Indian Railways: One of the world’s largest railways network and arguably the lifeline of the country hopes to receive a new leash of life when Suresh Prabhu presents his 2nd Rail Budget on Thursday, 12 noon.
Indian Railways: One of the world’s largest railways network and arguably the lifeline of the country hopes to receive a new leash of life when Suresh Prabhu presents his 2nd Rail Budget on Thursday, 12 noon.
Indian Rail by estimates roughly ferries 23 million people every day, but years of under investment and overburdened rail networks has led to its decline over the period of time, which has been reflective on its operating efficiency, which stands at 91.3 per cent. In simple language Operating Ratio indicates how much railway spends to earn a rupee. An Operating Ratio of 91.3 per cent means that railway is spending 91.3 paisa to earn 100 paisa (i.e. one rupee). This shows the persistent pain which has been plaguing the railways for years.

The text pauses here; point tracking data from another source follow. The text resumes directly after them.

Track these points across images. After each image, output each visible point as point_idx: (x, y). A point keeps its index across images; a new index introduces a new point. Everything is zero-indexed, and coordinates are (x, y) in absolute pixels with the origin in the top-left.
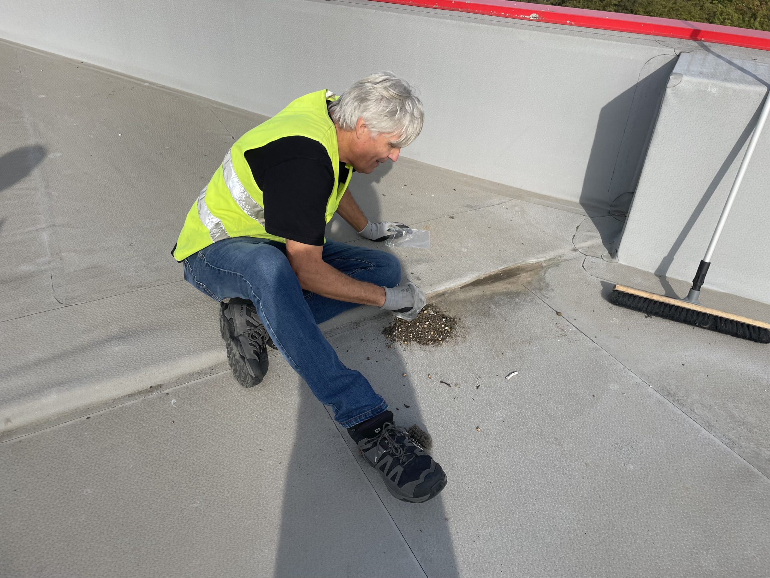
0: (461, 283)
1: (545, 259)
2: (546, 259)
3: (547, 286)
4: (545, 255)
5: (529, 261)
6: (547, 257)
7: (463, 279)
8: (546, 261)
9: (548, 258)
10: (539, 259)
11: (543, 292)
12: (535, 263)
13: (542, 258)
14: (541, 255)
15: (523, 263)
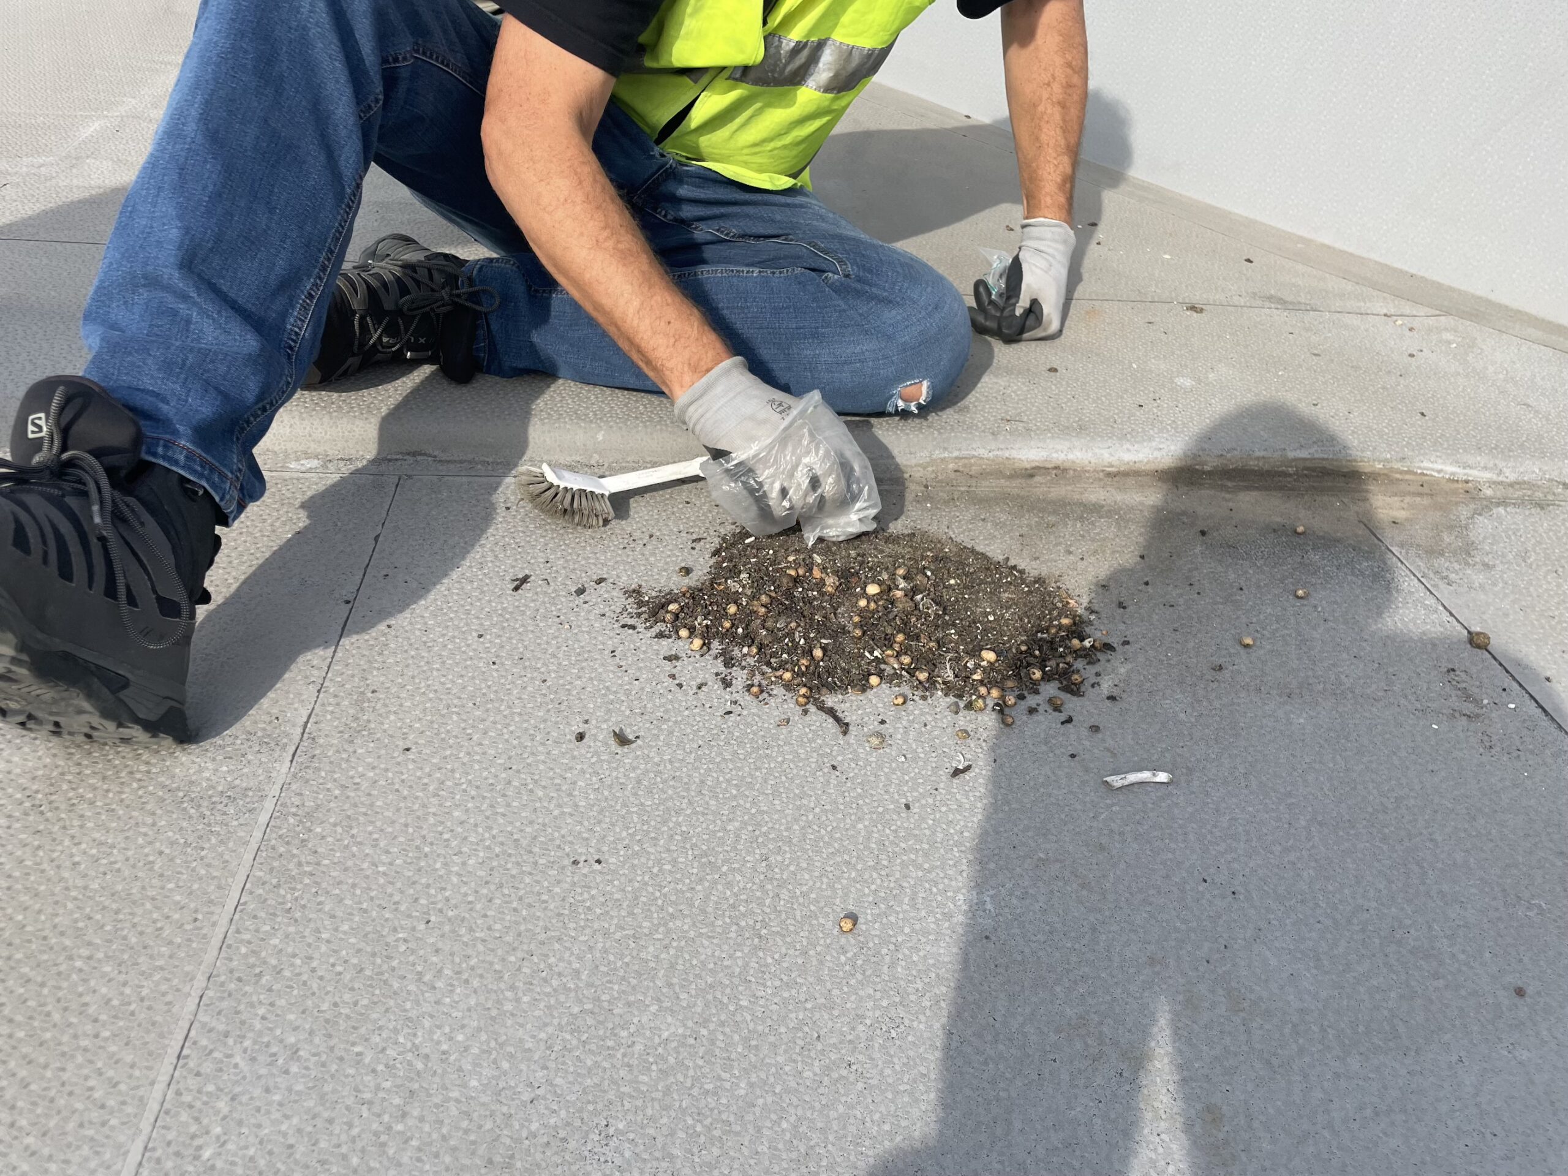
0: (1113, 460)
1: (1495, 478)
2: (1501, 479)
3: (1467, 550)
4: (1501, 464)
5: (1426, 464)
6: (1507, 472)
7: (1128, 446)
8: (1501, 483)
9: (1512, 477)
10: (1467, 471)
11: (1441, 562)
12: (1449, 480)
13: (1485, 468)
14: (1482, 460)
15: (1397, 465)
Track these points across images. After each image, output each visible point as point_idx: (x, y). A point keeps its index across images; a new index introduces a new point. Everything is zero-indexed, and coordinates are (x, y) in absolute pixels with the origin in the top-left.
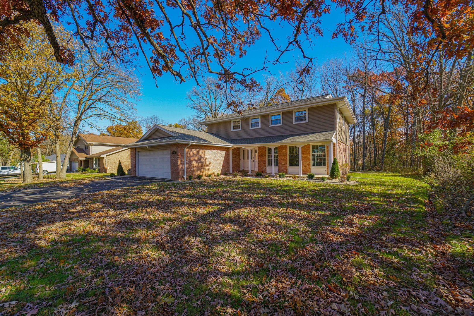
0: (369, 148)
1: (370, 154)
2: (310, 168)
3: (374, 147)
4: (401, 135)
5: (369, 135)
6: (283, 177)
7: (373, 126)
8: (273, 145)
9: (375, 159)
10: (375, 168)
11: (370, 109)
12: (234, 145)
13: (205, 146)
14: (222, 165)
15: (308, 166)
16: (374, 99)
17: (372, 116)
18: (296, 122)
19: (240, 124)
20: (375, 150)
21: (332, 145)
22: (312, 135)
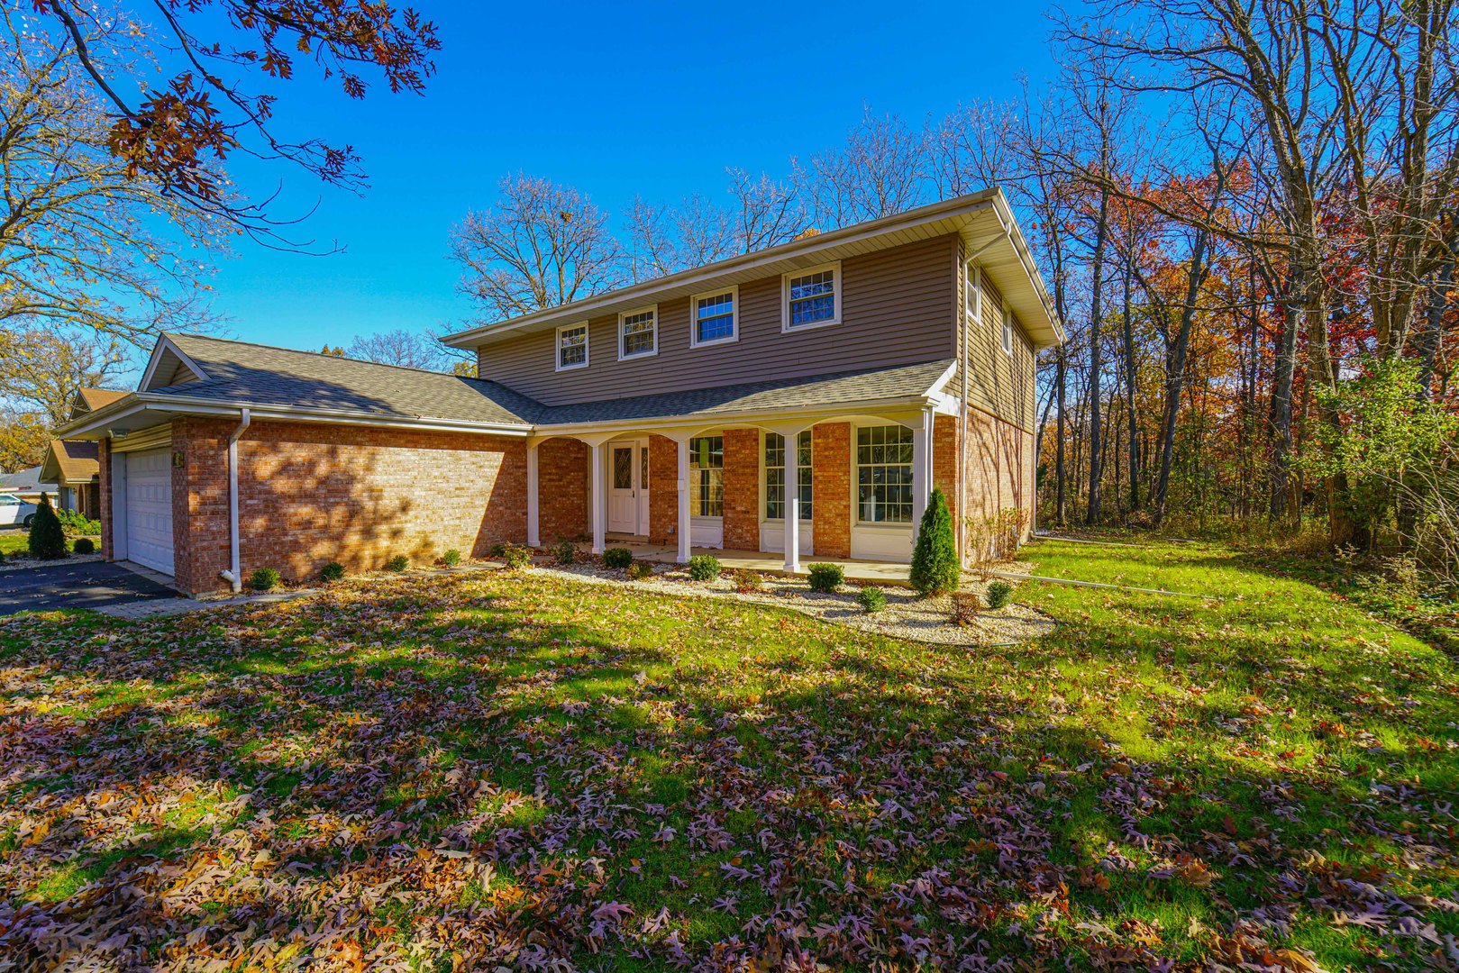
0: (1114, 445)
1: (1117, 464)
2: (847, 531)
3: (1132, 442)
4: (1224, 399)
5: (1118, 404)
6: (706, 577)
7: (1130, 370)
8: (682, 429)
9: (1134, 484)
10: (1132, 518)
11: (1120, 313)
12: (537, 427)
13: (372, 430)
14: (482, 512)
15: (838, 522)
16: (1133, 275)
17: (1128, 338)
18: (792, 323)
19: (586, 342)
20: (1135, 454)
21: (928, 424)
22: (846, 382)
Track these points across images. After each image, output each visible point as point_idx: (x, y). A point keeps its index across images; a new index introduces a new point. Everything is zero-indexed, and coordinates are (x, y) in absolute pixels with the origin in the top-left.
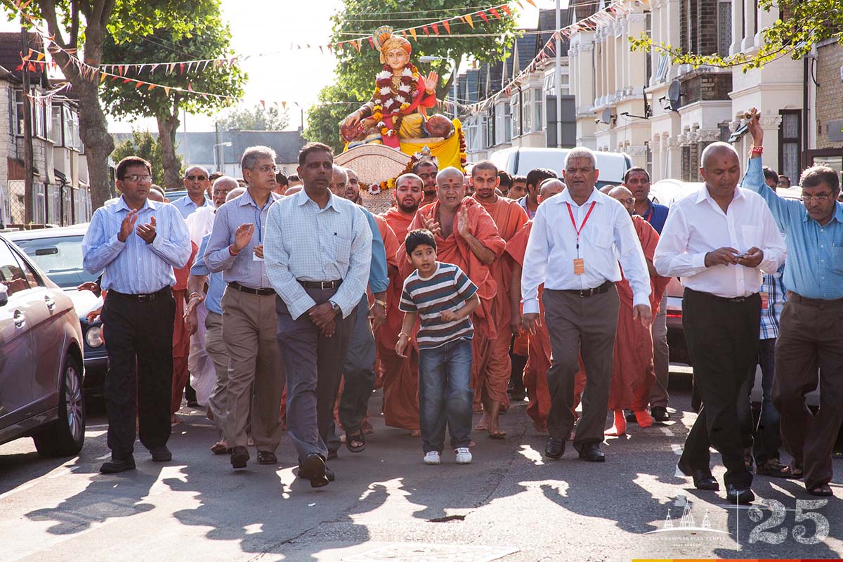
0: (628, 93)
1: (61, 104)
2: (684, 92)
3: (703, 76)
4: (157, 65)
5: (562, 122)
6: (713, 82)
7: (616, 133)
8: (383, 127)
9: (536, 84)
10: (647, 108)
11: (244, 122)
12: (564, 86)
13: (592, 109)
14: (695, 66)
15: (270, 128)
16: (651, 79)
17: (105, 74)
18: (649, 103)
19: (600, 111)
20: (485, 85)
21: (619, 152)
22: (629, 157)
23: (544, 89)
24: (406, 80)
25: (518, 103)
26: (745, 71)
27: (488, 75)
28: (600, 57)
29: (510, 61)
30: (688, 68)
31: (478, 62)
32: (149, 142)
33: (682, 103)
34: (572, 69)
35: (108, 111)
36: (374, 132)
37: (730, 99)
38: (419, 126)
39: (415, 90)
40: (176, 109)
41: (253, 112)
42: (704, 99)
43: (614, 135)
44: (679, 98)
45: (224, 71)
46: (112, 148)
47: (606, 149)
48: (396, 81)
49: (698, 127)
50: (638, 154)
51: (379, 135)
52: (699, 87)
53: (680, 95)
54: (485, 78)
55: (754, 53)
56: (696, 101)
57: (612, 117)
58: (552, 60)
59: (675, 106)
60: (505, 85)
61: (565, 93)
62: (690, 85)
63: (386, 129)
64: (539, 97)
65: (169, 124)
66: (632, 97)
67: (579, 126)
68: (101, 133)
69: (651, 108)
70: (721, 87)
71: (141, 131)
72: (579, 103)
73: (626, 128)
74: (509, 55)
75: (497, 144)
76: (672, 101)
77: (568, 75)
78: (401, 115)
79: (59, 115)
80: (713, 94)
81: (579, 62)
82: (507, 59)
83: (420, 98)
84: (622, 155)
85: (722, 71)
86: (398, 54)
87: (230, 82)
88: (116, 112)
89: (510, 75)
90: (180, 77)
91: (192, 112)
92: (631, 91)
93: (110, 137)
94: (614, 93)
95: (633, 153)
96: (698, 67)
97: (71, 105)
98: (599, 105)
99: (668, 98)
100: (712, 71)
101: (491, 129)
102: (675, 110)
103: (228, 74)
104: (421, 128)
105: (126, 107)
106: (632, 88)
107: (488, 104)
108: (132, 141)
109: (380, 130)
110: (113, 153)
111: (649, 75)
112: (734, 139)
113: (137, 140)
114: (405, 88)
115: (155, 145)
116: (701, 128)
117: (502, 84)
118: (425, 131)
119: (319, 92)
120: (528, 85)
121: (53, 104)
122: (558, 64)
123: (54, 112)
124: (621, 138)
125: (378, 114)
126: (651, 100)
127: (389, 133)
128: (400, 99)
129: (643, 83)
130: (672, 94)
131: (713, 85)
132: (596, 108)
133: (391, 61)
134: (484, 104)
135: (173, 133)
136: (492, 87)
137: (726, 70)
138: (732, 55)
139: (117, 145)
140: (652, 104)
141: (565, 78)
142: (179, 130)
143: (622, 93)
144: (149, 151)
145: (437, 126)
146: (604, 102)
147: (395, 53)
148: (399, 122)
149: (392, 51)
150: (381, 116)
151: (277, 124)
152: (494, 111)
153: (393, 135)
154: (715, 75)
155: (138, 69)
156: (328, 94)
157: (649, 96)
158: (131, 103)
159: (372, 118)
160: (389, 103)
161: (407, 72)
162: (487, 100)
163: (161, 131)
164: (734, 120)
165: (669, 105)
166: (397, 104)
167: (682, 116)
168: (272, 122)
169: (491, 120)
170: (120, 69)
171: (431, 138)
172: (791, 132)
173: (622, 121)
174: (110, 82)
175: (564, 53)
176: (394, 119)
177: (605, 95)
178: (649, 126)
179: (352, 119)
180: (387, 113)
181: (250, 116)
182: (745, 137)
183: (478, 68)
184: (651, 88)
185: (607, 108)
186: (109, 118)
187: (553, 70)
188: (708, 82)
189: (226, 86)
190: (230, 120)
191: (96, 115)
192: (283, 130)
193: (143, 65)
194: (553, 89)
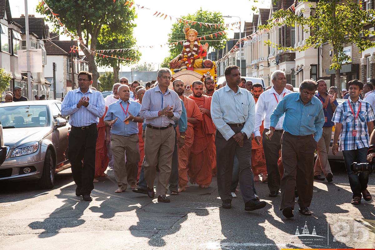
0: (262, 59)
1: (83, 63)
2: (280, 59)
3: (286, 54)
4: (113, 50)
5: (242, 68)
6: (289, 55)
7: (259, 72)
8: (188, 63)
9: (233, 56)
10: (269, 64)
11: (141, 68)
12: (242, 57)
13: (251, 64)
14: (285, 50)
15: (149, 70)
16: (270, 55)
17: (97, 54)
18: (269, 62)
19: (254, 65)
20: (217, 56)
21: (260, 78)
22: (263, 79)
23: (236, 58)
24: (196, 46)
25: (228, 62)
26: (300, 52)
27: (218, 53)
28: (253, 48)
29: (225, 49)
30: (282, 51)
31: (215, 49)
32: (111, 75)
33: (280, 62)
34: (245, 51)
35: (98, 65)
36: (184, 66)
37: (295, 61)
38: (201, 63)
39: (199, 50)
40: (119, 64)
41: (143, 65)
42: (287, 61)
43: (258, 72)
44: (279, 61)
45: (134, 52)
46: (99, 77)
47: (256, 77)
48: (192, 46)
49: (285, 70)
50: (266, 78)
51: (186, 67)
52: (285, 57)
53: (279, 60)
54: (217, 54)
55: (303, 46)
56: (284, 62)
57: (257, 66)
58: (238, 48)
59: (277, 63)
60: (223, 56)
61: (242, 59)
62: (282, 57)
63: (189, 64)
64: (234, 60)
65: (117, 69)
66: (264, 60)
67: (247, 70)
68: (95, 72)
69: (270, 64)
70: (292, 57)
71: (108, 71)
72: (247, 62)
73: (262, 70)
74: (225, 47)
75: (221, 75)
76: (276, 62)
77: (243, 53)
78: (194, 59)
79: (82, 66)
80: (289, 59)
81: (247, 48)
82: (224, 48)
83: (201, 53)
84: (261, 79)
85: (293, 52)
86: (193, 36)
87: (136, 56)
88: (100, 65)
89: (225, 53)
90: (120, 54)
91: (124, 65)
92: (263, 58)
93: (98, 73)
94: (258, 59)
95: (264, 78)
96: (285, 51)
97: (86, 63)
98: (253, 63)
99: (275, 60)
100: (289, 52)
101: (219, 71)
102: (277, 64)
103: (135, 53)
104: (202, 64)
105: (103, 64)
106: (264, 57)
107: (218, 63)
108: (105, 74)
109: (186, 65)
110: (99, 78)
111: (269, 53)
112: (296, 74)
113: (107, 74)
114: (195, 49)
115: (112, 76)
116: (286, 70)
117: (222, 56)
118: (203, 66)
119: (164, 59)
120: (231, 56)
121: (81, 63)
122: (240, 50)
123: (81, 65)
124: (261, 73)
125: (185, 58)
126: (270, 61)
127: (190, 66)
128: (194, 53)
129: (267, 56)
130: (276, 60)
131: (289, 56)
132: (252, 64)
133: (190, 38)
134: (217, 62)
135: (118, 72)
136: (219, 57)
137: (294, 52)
138: (296, 47)
139: (101, 76)
140: (270, 62)
141: (242, 54)
142: (120, 71)
143: (261, 59)
144: (111, 77)
145: (208, 64)
146: (255, 62)
147: (192, 35)
148: (194, 62)
149: (191, 35)
150: (186, 59)
151: (151, 69)
152: (220, 64)
153: (191, 67)
154: (290, 53)
155: (107, 52)
156: (167, 59)
157: (269, 60)
158: (105, 62)
159: (183, 60)
160: (190, 54)
161: (196, 43)
162: (218, 61)
163: (114, 71)
164: (296, 68)
165: (276, 63)
166: (192, 55)
167: (280, 66)
168: (149, 68)
169: (219, 68)
170: (102, 51)
171: (206, 69)
172: (314, 71)
173: (261, 68)
174: (98, 56)
175: (242, 46)
176: (192, 61)
177: (255, 60)
178: (269, 70)
179: (175, 60)
180: (189, 58)
181: (142, 66)
182: (300, 73)
183: (215, 51)
184: (270, 57)
185: (256, 64)
186: (98, 67)
187: (239, 52)
188: (288, 56)
189: (135, 57)
190: (136, 68)
191: (94, 66)
192: (153, 71)
193: (109, 50)
194: (239, 58)
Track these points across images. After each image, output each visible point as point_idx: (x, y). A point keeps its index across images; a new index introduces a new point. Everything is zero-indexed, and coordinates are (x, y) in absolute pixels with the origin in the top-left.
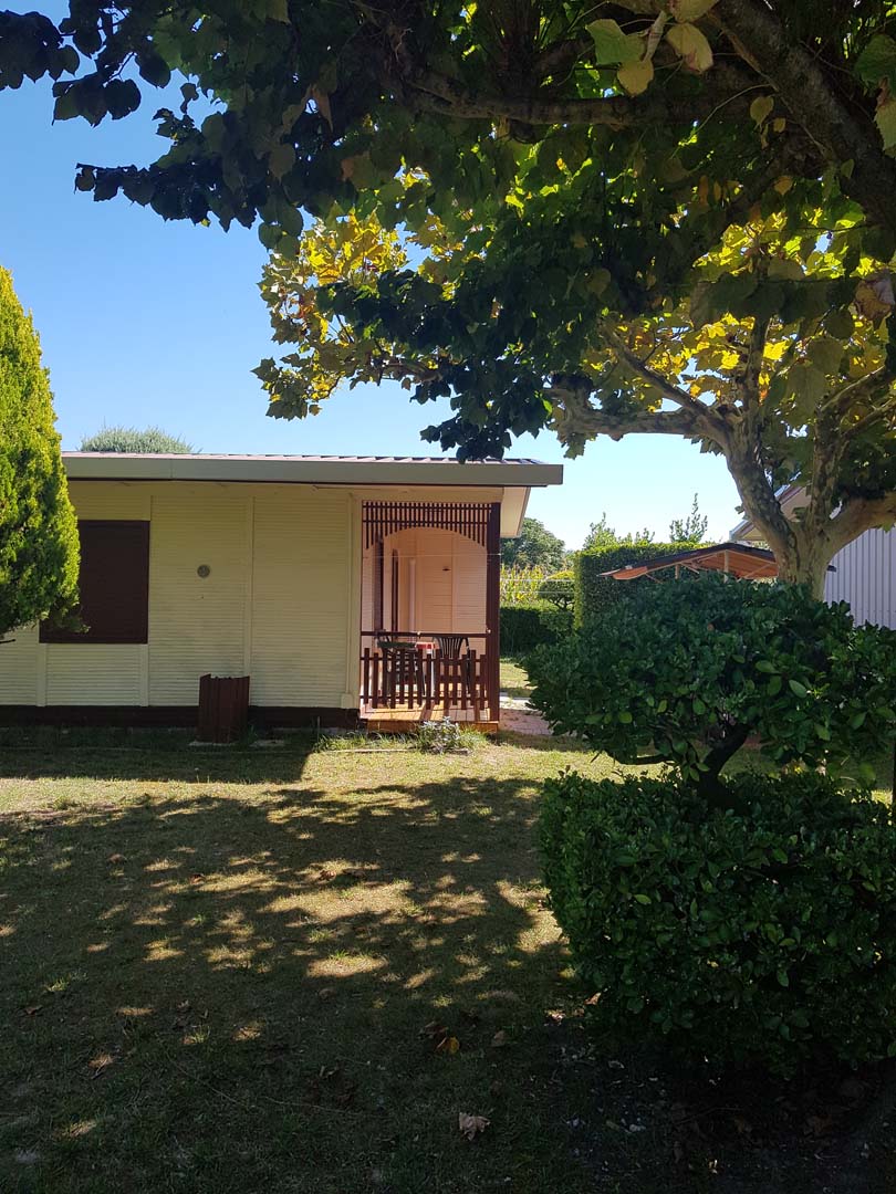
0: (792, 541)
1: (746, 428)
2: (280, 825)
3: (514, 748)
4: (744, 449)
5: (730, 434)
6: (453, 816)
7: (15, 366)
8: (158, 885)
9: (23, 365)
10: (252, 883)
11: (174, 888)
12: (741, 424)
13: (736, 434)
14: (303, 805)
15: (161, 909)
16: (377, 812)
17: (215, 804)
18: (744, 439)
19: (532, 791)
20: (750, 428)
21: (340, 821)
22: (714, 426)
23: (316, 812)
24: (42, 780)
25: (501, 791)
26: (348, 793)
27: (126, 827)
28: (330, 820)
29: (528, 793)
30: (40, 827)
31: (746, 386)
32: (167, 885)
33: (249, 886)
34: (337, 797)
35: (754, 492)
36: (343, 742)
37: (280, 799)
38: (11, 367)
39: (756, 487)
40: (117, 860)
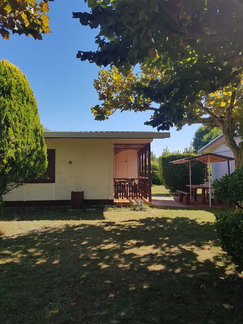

Indian Railways will have to depend on more government support and borrowing to fix their finances in this budget, with government reluctant to unveil steep fare hikes ahead of key state elections in the coming year.
NDA government unveiled a USD 137 billion, 5-year modernisation plan last year to overhaul its rail network and boost growth in Asia's third-largest economy, but a slump in passenger and freight revenues this year is straining its finances. Raising of freight has also not helped the cause, as railways have lost their revenues to road transport over the years. Thus any more rise in freight can be detrimental to its future, however industrial slowdown has also affected it negatively.
Indian Railways have also been facing stiff competition from airline companies due to cheaper fares, courtesy to low oil prices which have brought down fares substantially and moved passengers towards airlines. Wealthier travelers, whose higher fares are a major source of revenue, have hurt the railways' earnings along with a fall in demand for major goods like coal and cement.
A proposed 24 per cent hike in the salaries of 2.6 million employees and pensioners, meanwhile, will land the railways with a wage bill of about USD 4.7 billion; which will further put pressure on railway finances for which the finance ministry has to make special provision given the state of railway finances. Axis Capital estimates the railways would have earned 1.3 trillion rupees (USD19 billion) each year if they had raised fares 5 to 6 per cent annually over the past decade, against today's 220-billion-rupee loss from passenger services.
In order to fuel its modernization and expansion plans railways have to come up with innovative ways to fund its growth. One way by which they can go forward is by listing independent profit making units like IRCTC which can help raise funds. Another source of revenue could be through land parcels, or lease rent.
Railways also need to work with the private sector closely in order to share its burden and become efficient. Taking private sectors help in railway station modernisation could also be of benefit to the state run railway.
For fund raising they can also forge tie ups with LIC and international agencies, which will be the mainstay for the government to raise funds for the railways. Government should try to raise funds through mechanisms other than raising ticket prices. So tying up of funding through LIC and through international agencies and multilateral agencies should be the core strategy of the government.